Monitor pH and chloride levels against the water quality table. Chlorides above 50 ppm with temperatures above 50C accelerate pitting corrosion of stainless steel components.
Selection Checklist and Implementation
Before you start specifying seals, work through this sequence. Skipping steps leads to repeat failures.
Step 1: Identify your application type. Potable, wastewater, RO concentrate, boiler feed, or cooling tower? The application type establishes baseline requirements and narrows material options.
Step 2: Gather operating conditions.
- Temperature: Critical for elastomer selection. Is it above or below 70C?
- Pressure: Determines balance ratio requirements. High-pressure applications need balanced seals.
- Speed: Affects heat generation at the seal faces. High-speed applications may need enhanced cooling.
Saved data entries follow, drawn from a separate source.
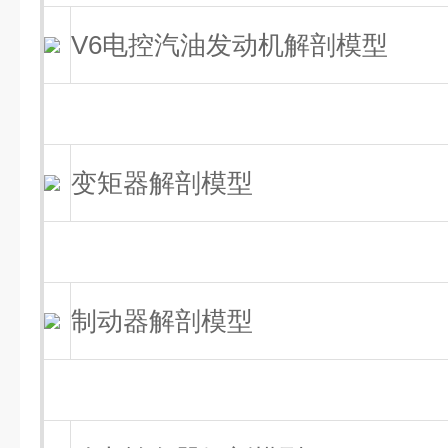
V6电控汽油发动机解剖模型
变矩器解剖模型
制动器解剖模型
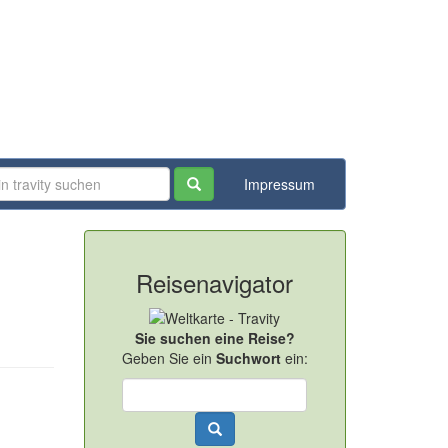
Impressum
Reisenavigator
Sie suchen eine Reise?
Geben Sie ein
Suchwort
ein:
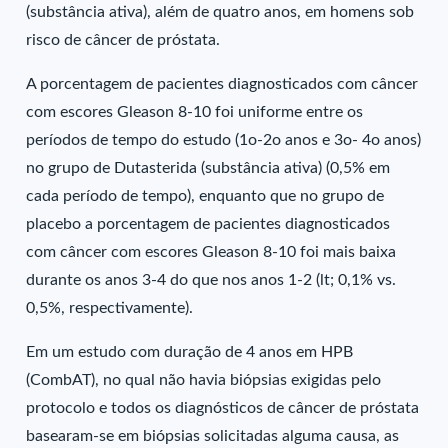
(substância ativa), além de quatro anos, em homens sob
risco de câncer de próstata.
A porcentagem de pacientes diagnosticados com câncer
com escores Gleason 8-10 foi uniforme entre os
períodos de tempo do estudo (1o-2o anos e 3o- 4o anos)
no grupo de Dutasterida (substância ativa) (0,5% em
cada período de tempo), enquanto que no grupo de
placebo a porcentagem de pacientes diagnosticados
com câncer com escores Gleason 8-10 foi mais baixa
durante os anos 3-4 do que nos anos 1-2 (lt; 0,1% vs.
0,5%, respectivamente).
Em um estudo com duração de 4 anos em HPB
(CombAT), no qual não havia biópsias exigidas pelo
protocolo e todos os diagnósticos de câncer de próstata
basearam-se em biópsias solicitadas alguma causa, as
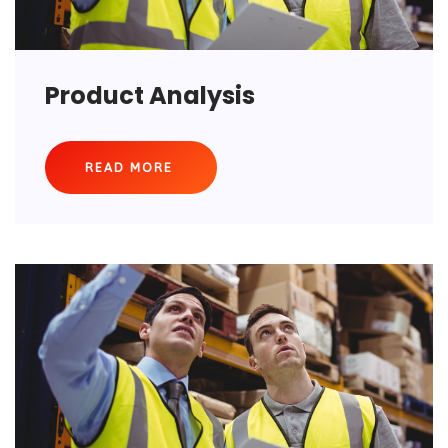
Product Analysis
READ MORE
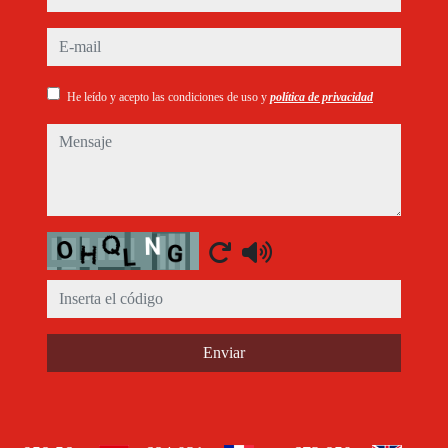
e-mail
He leído y acepto las condiciones de uso y
política de privacidad
mensaje
Captcha
Enviar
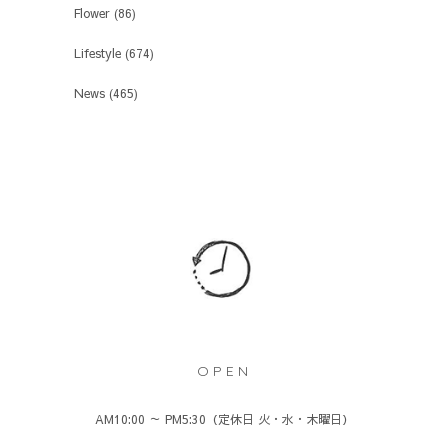
Flower
(86)
Lifestyle
(674)
News
(465)
OPEN
AM10:00 ～ PM5:30（定休日 火・水・木曜日）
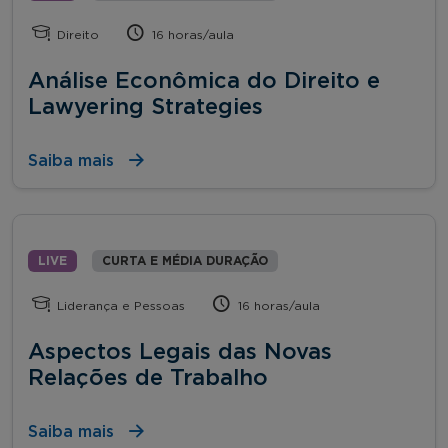
Direito
16 horas/aula
Análise Econômica do Direito e
Lawyering Strategies
Saiba mais
LIVE
CURTA E MÉDIA DURAÇÃO
Liderança e Pessoas
16 horas/aula
Aspectos Legais das Novas
Relações de Trabalho
Saiba mais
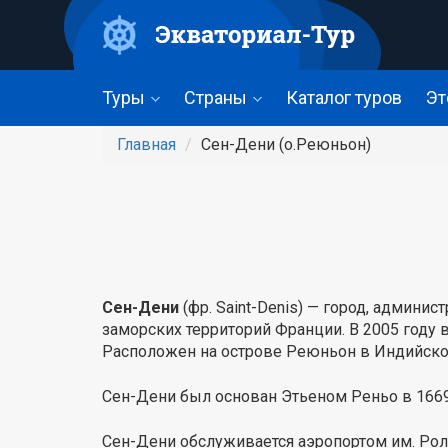
Перейти
к
основному
содержанию
Туры
Страны
Каталог туров
Эт
Главная
Сен-Дени (о.Реюньон)
Сен-Дени
(фр. Saint-Denis) — город, админ
заморских территорий Франции. В 2005 году в
Расположен на острове Реюньон в Индийско
Сен-Дени был основан Этьеном Реньо в 1669 
Сен-Дени обслуживается аэропортом им. Ролана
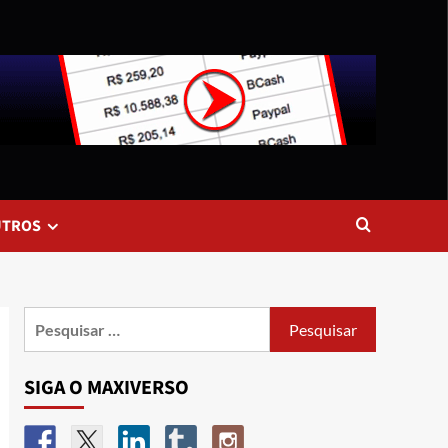
UTROS
SIGA O MAXIVERSO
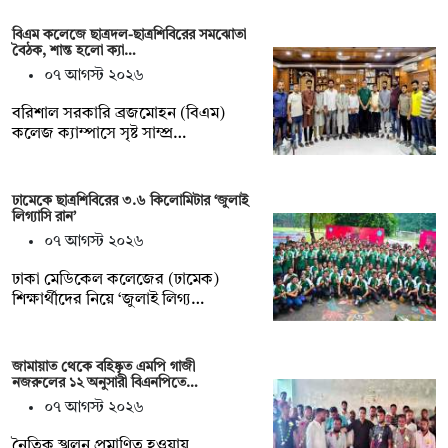
বিএম কলেজে ছাত্রদল-ছাত্রশিবিরের সমঝোতা
বৈঠক, শান্ত হলো ক্যা…
০৭ আগস্ট ২০২৬
বরিশাল সরকারি ব্রজমোহন (বিএম)
কলেজ ক্যাম্পাসে সৃষ্ট সাম্প্র…
ঢামেকে ছাত্রশিবিরের ৩.৬ কিলোমিটার ‘জুলাই
লিগ্যাসি রান’
০৭ আগস্ট ২০২৬
ঢাকা মেডিকেল কলেজের (ঢামেক)
শিক্ষার্থীদের নিয়ে ‘জুলাই লিগ্য…
জামায়াত থেকে বহিষ্কৃত এমপি গাজী
নজরুলের ১২ অনুসারী বিএনপিতে…
০৭ আগস্ট ২০২৬
নৈতিক স্খলন প্রমাণিত হওয়ায়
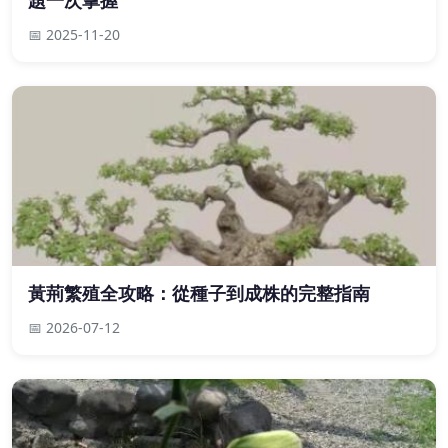
題一次掌握
📅 2025-11-20
黃荊繁殖全攻略：從種子到成株的完整指南
📅 2026-07-12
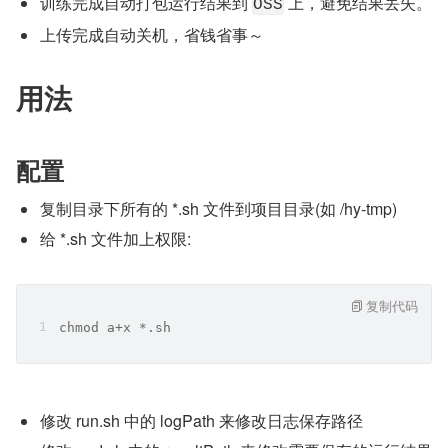
训练完成自动打包运行结果到 
 上，避免结果丢失。
OSS
上传完成自动关机，省钱省事～
用法
配置
复制目录下所有的 *.sh 文件到项目目录(如 /hy-tmp)
给 *.sh 文件加上权限:
复制代码
chmod a+x *.sh
修改 run.sh 中的 logPath 来修改日志保存路径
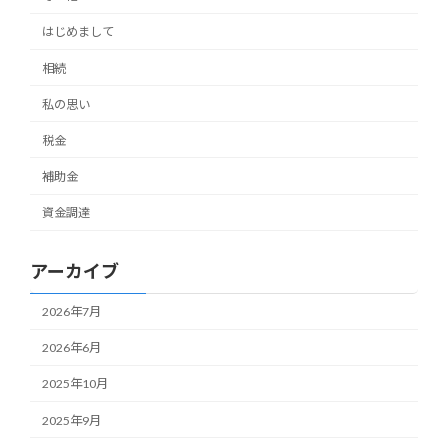
はじめまして
相続
私の思い
税金
補助金
資金調達
アーカイブ
2026年7月
2026年6月
2025年10月
2025年9月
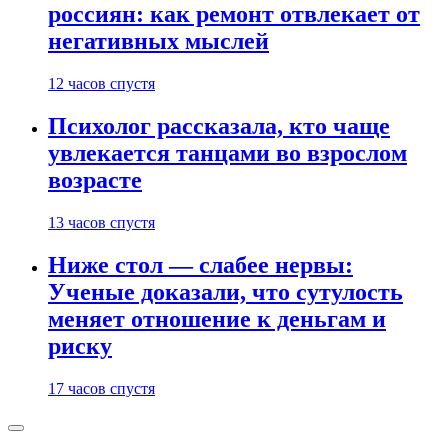
россиян: как ремонт отвлекает от
негативных мыслей
12 часов спустя
Психолог рассказала, кто чаще
увлекается танцами во взрослом
возрасте
13 часов спустя
Ниже стол — слабее нервы:
Ученые доказали, что сутулость
меняет отношение к деньгам и
риску
17 часов спустя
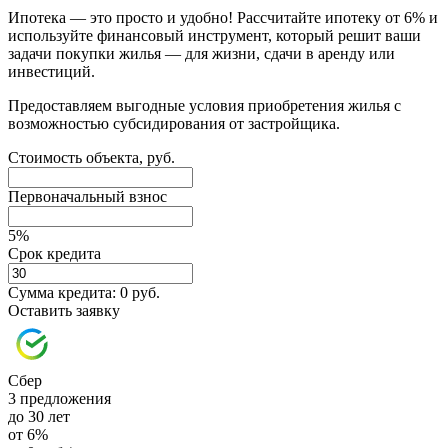
Ипотека — это просто и удобно! Рассчитайте ипотеку от 6% и
используйте финансовый инструмент, который решит ваши
задачи покупки жилья — для жизни, сдачи в аренду или
инвестиций.
Предоставляем выгодные условия приобретения жилья с
возможностью субсидирования от застройщика.
Стоимость объекта, руб.
Первоначальный взнос
5%
Срок кредита
Сумма кредита:
0 руб.
Оставить заявку
Сбер
3 предложения
до 30 лет
от 6%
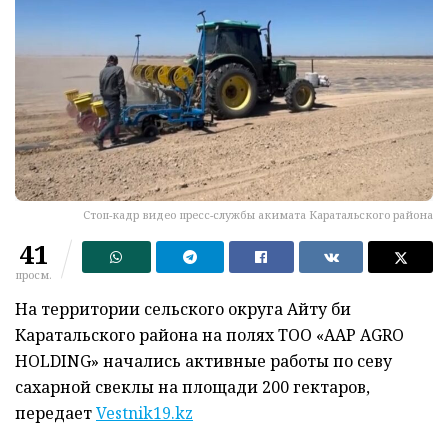
Стоп-кадр видео пресс-службы акимата Каратальского района
41
просм.
На территории сельского округа Айту би
Каратальского района на полях ТОО «АҚҚАР AGRO
HOLDING» начались активные работы по севу
сахарной свеклы на площади 200 гектаров,
передает
Vestnik19.kz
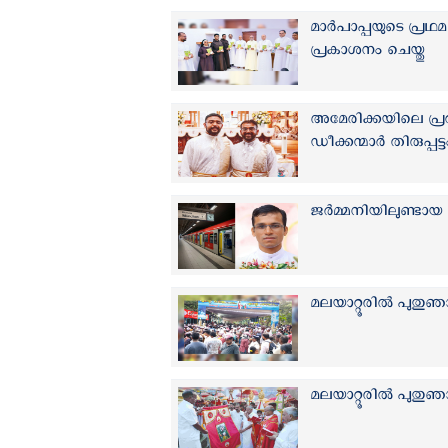
മാർപാപ്പയുടെ പ്ര
പ്രകാശനം ചെയ്തു
അമേരിക്കയിലെ പ്
ഡീക്കന്മാര്‍ തിരുപ്പട
ജർമ്മനിയിലുണ്ടായ 
മലയാറ്റൂരില്‍ പുത
മലയാറ്റൂരില്‍ പുത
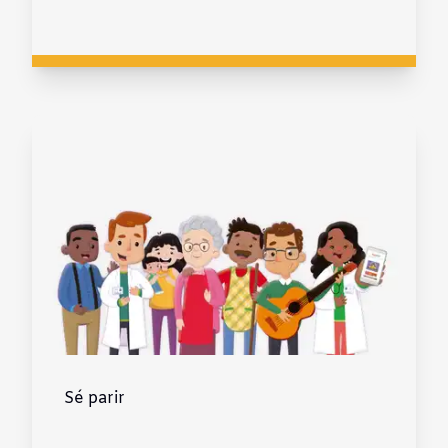
Sé parir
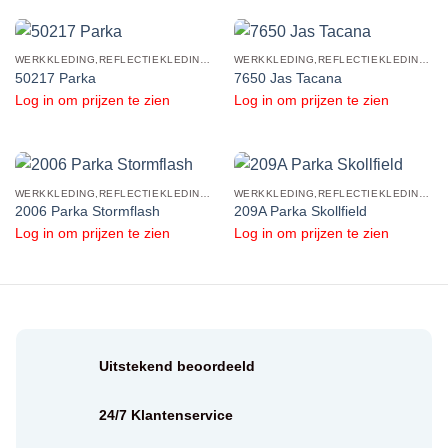
WERKKLEDING,REFLECTIEKLEDING,REFLECTERENDE PARKA'S
WERKKLEDING,REFLECTIEKLEDING,REFLECTERENDE PARKA'S
50217 Parka
7650 Jas Tacana
Log in om prijzen te zien
Log in om prijzen te zien
WERKKLEDING,REFLECTIEKLEDING,REFLECTERENDE PARKA'S
WERKKLEDING,REFLECTIEKLEDING,REFLECTERENDE PARKA'S
2006 Parka Stormflash
209A Parka Skollfield
Log in om prijzen te zien
Log in om prijzen te zien
Uitstekend beoordeeld
24/7 Klantenservice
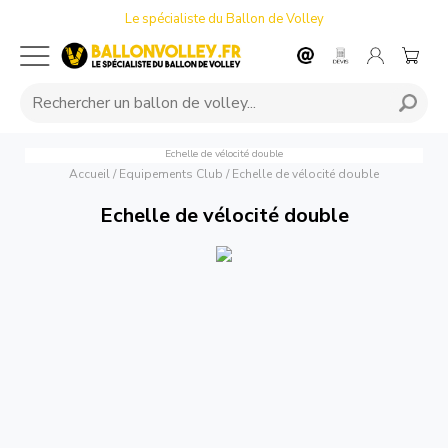
Le spécialiste du Ballon de Volley
Echelle de vélocité double
Accueil
/
Equipements Club
/
Echelle de vélocité double
Echelle de vélocité double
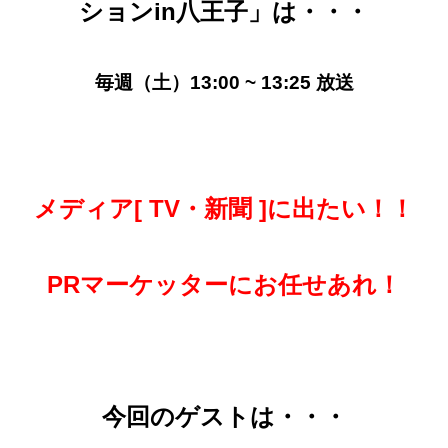
ションin八王子」
は・・・
毎週（土）13:00 ~ 13:25 放送
メディア[ TV・新聞 ]に出たい！！
PRマーケッターにお任せあれ！
今回のゲストは・・・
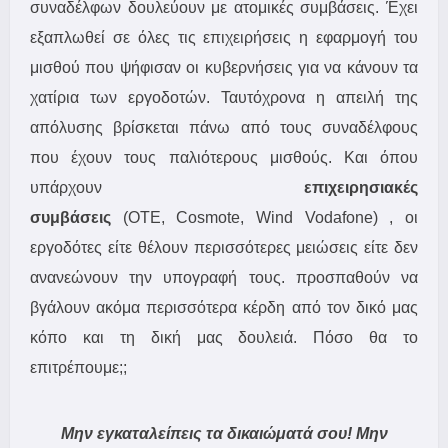
συναδέλφων δουλεύουν με ατομικές συμβάσεις. Έχει
εξαπλωθεί σε όλες τις επιχειρήσεις η εφαρμογή του
μισθού που ψήφισαν οι κυβερνήσεις για να κάνουν τα
χατίρια των εργοδοτών. Ταυτόχρονα η απειλή της
απόλυσης βρίσκεται πάνω από τους συναδέλφους
που έχουν τους παλιότερους μισθούς. Και όπου
υπάρχουν
επιχειρησιακές
συμβάσεις
(ΟΤΕ,
Cosmote, Wind Vodafone)
, οι
εργοδότες είτε θέλουν περισσότερες μειώσεις είτε δεν
ανανεώνουν την υπογραφή τους. προσπαθούν να
βγάλουν ακόμα περισσότερα κέρδη από τον δικό μας
κόπο και τη δική μας δουλειά. Πόσο θα το
επιτρέπουμε;;
Μην εγκαταλείπεις τα δικαιώματά σου! Μην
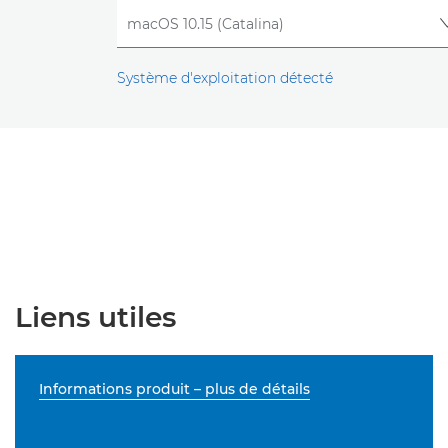
Système d'exploitation détecté
Liens utiles
Informations produit – plus de détails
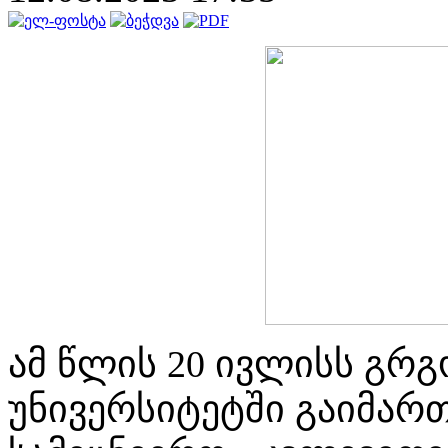
ამ წლის 20 ივლისს გრ
უნივერსიტეტში გაიმართ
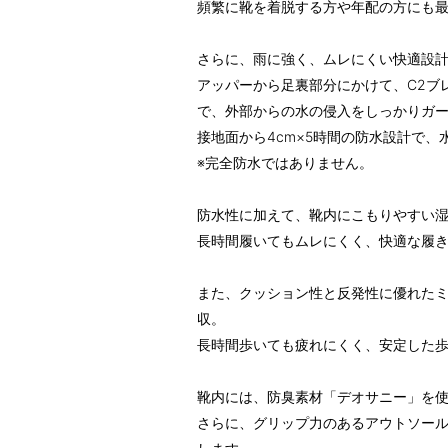
頻繁に靴を着脱する方や年配の方にも
さらに、雨に強く、ムレにくい快適設
アッパーから足裏部分にかけて、C2ブ
で、外部からの水の侵入をしっかりガ
接地面から4cm×5時間の防水設計で
※完全防水ではありません。
防水性に加えて、靴内にこもりやすい
長時間履いてもムレにくく、快適な履
また、クッション性と反発性に優れた
収。
長時間歩いても疲れにくく、安定した
靴内には、防臭素材「デオサニー」を
さらに、グリップ力のあるアウトソー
Step 3: Assess water quality. Get a laboratory analysis covering:
- Particle count and size distribution
- Hardness (dH or ppm as CaCO3)
- pH
- Chlorides
- Iron and silicates
Compare results to the John Crane limits. If parameters exceed specifications, address filtration or use external flush before installing new seals. Otherwise, you’ll destroy the new seals the same way you destroyed the old ones.
Step 4: Select materials.
- Elastomer: EPDM for anything above 70C. FKM only below 70C in non-aqueous or cool water service.
- Faces: Carbon/ceramic for clean water. Carbon/SiC for scaling water. SiC/SiC for abrasive service with good filtration.
Step 5: Choose configuration.
- Single seals: Clean water, moderate criticality, budget constraints.
- Double seals: Potable water (NSF 61), zero-emission requirements, high criticality.
Step 6: Specify flush plan.
- Plan 11: Clean, cool process water.
- Plan 32: Contaminated or hot process water.
- Plan 23: Hot water requiring cooling.
- Plan 54: Maximum reliability requirements.
Step 7: Calculate ROI for upgrades. Compare your current failure rate and costs against projected improvements.
- Current annual failure cost = (failures per year) x (seal cost + downtime cost + labor)
- Upgrade investment = new seal cost + support system changes
- Payback period = investment / annual savings
If you skip water testing, you’ll be back in a week replacing another failed seal. Every experienced field engineer has seen facilities repeat this cycle.
Conclusion
Mechanical seal selection for water treatment requires attention to several factors: materials matched to temperature, configuration matched to criticality, flush plans matched to operating conditions, and application-specific requirements.
But the hidden factor remains water quality. That 59% statistic represents thousands of premature failures that better seal specifications wouldn’t have prevented. Start with a water analysis. Address filtration and flush water quality. Then work through the selection checklist.
Temperature determines your elastomer. Water type determines your faces. Criticality determines your configuration. And water quality determines whether any of it matters.